Терпим ужасный голод. Я на волоске, а Хлебников10 уже лежит параличом разбитый. Кажется, привезут его в Петроград. Жестокое гонение чиновников на нас оказывается; главные гонители Д<авид> Ш<теренберг> и Кo.
Прощайте. К. Малевич
4/июля до 15 августа буду в Витебске.
Хлебников умер. Долой всех чиновников удушающих и тех, кто поддерживает их. Умер 28 июня, замученный голодом. На очереди Татлин и я.
3. Малевич — Лисицкому из Ленинграда в Амбри-Сотто11
17 июня 1924 года.
Дорогой Лазарь Маркович.
Года полтора жизни в Ленинграде <прошли> при весьма сильной оппозиции против Нового Искусства и голодовке; Соф<ья> Мих<айловна> заболела туберкулезом, и надежды совсем нет, ибо условия лечения немыслимы. Уна пока что здорова.

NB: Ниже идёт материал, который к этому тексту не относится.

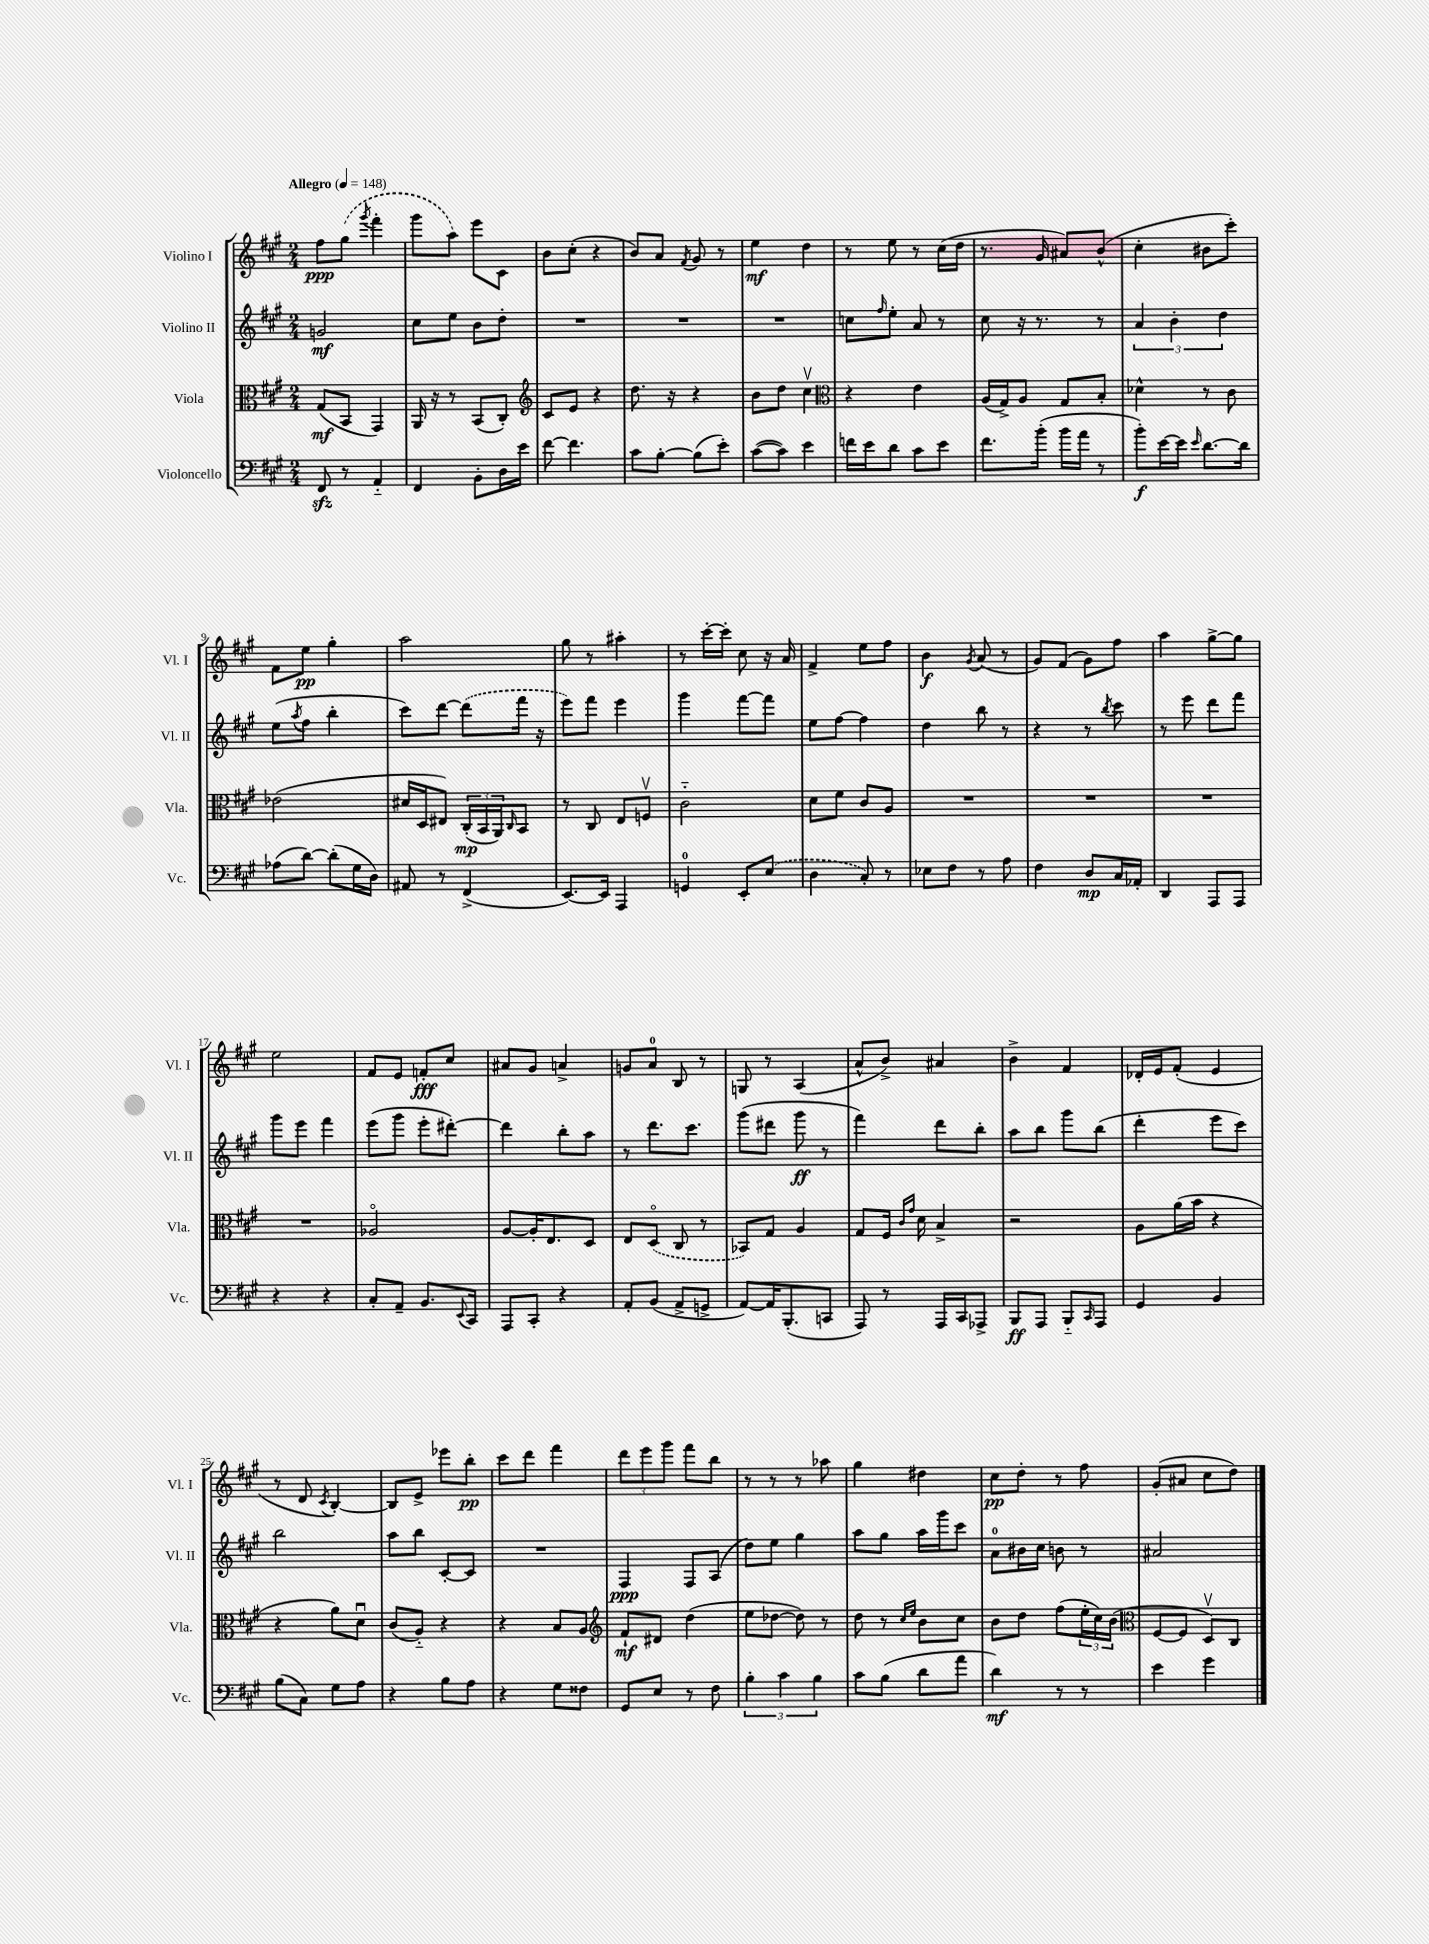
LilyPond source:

Но, несмотря на все поставленные авангарды реакционеров, захвативших Академию и Штиглица12 и Музей Художественной> Культуры13, я все же повел атаки против их позиций по примеру Витебска; надо сказать, что со мной приехали и Юдин14, и В<ера> М<ихайловна>. Это самые главные борцы, которые великолепно повели работу снизу, я же сверху; в результате получилось разгром гоп-компании, засевшей в Муз<ее> Худ<ожественной> Культуры во главе с идиотом Татлиным, который, будучи зав. Изо, сдал все позиции правым, сдал и Академию, и Штиглица. Я очень жалею, что потерял много <времени> в Витебске, а Татлин в это время все возглавлял себя и прозевал все15. Сейчас же при сильнейшей реакции, развивающейся у нас против Нов<ого> Искусс<тва>, все же удалось овладеть последней позицией Нов<ого> Ис<кусства> — это Муз<ей> Худ<ожественной> Кул<ьтуры> — которую держали претенденты на Новое. В настоящее время Муз<еем> Худ<ожественной> Кул<ьтуры> овладели и удалось построить исследовательский Институт, которого нет во всем мире; долго ли придется жить, неизвестно.